De statuten van [naam 5] B.V. luiden – voor zover hier van belang – als volgt:
“Artikel 16
(…)
2. Bestuurders worden door de algemene vergadering benoemd en kunnen te allen tijde door de algemene vergadering worden geschorst en ontslagen. (…)
Artikel 22
(…)
5. Andere algemene vergaderingen worden gehouden zo dikwijls daartoe door het bestuur wordt opgeroepen.
Artikel 23
(…)
4. De oproeping vermeldt de te behandelen onderwerpen. Aan de algemene vergaderingen kan worden deelgenomen en gestemd door middel van een elektronisch communicatiemiddel indien dit bij de oproeping is vermeld.
(…)
6. De oproeping geschiedt niet later dan op de achtste dag vóór die van de vergadering.
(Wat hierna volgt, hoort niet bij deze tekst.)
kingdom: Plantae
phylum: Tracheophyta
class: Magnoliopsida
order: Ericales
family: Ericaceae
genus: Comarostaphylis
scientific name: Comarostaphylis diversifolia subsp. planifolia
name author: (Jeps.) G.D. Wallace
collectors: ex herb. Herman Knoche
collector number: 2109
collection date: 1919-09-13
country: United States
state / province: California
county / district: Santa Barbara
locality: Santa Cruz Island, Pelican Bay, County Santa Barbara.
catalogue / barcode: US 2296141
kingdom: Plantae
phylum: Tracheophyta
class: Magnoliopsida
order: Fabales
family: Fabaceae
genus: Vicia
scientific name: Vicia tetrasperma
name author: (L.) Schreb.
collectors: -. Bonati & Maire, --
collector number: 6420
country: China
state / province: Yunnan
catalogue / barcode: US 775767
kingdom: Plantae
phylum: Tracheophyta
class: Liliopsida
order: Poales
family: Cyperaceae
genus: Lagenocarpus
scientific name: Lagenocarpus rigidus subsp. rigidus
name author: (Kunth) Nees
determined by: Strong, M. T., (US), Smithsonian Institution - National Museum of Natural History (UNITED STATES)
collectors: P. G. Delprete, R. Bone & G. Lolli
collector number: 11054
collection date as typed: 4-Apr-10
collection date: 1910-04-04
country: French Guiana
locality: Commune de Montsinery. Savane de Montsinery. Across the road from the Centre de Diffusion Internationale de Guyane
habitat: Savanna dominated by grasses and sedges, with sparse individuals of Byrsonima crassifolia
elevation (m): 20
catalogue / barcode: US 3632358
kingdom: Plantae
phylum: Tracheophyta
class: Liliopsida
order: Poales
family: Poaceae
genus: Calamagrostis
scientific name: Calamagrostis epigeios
Is de oproepingstermijn niet in acht genomen of heeft geen oproeping plaatsgehad, dan kunnen geen wettige besluiten worden genomen, tenzij alle vergadergerechtigden ermee hebben ingestemd dat de besluitvorming over die onderwerpen plaatsvindt en de bestuurders voorafgaand aan de besluitvorming in de gelegenheid zijn gesteld om advies uit te brengen.
7. Bestuurders hebben het recht tot het bijwonen van de algemene vergadering en hebben als zodanig een adviserende stem.
Artikel 24
1. De algemene vergadering voorziet zelf in haar voorzitterschap. (…) De notulen van de vergadering worden gehouden door een door de voorzitter aangewezen notulist.
Artikel 25.
(…)
2. Alle besluit van de algemene vergadering waaromtrent bij de wet of bij deze statuten geen grotere meerderheid is voorgeschreven, worden genomen bij volstrekte meerderheid van de uitgebrachte stemmen.”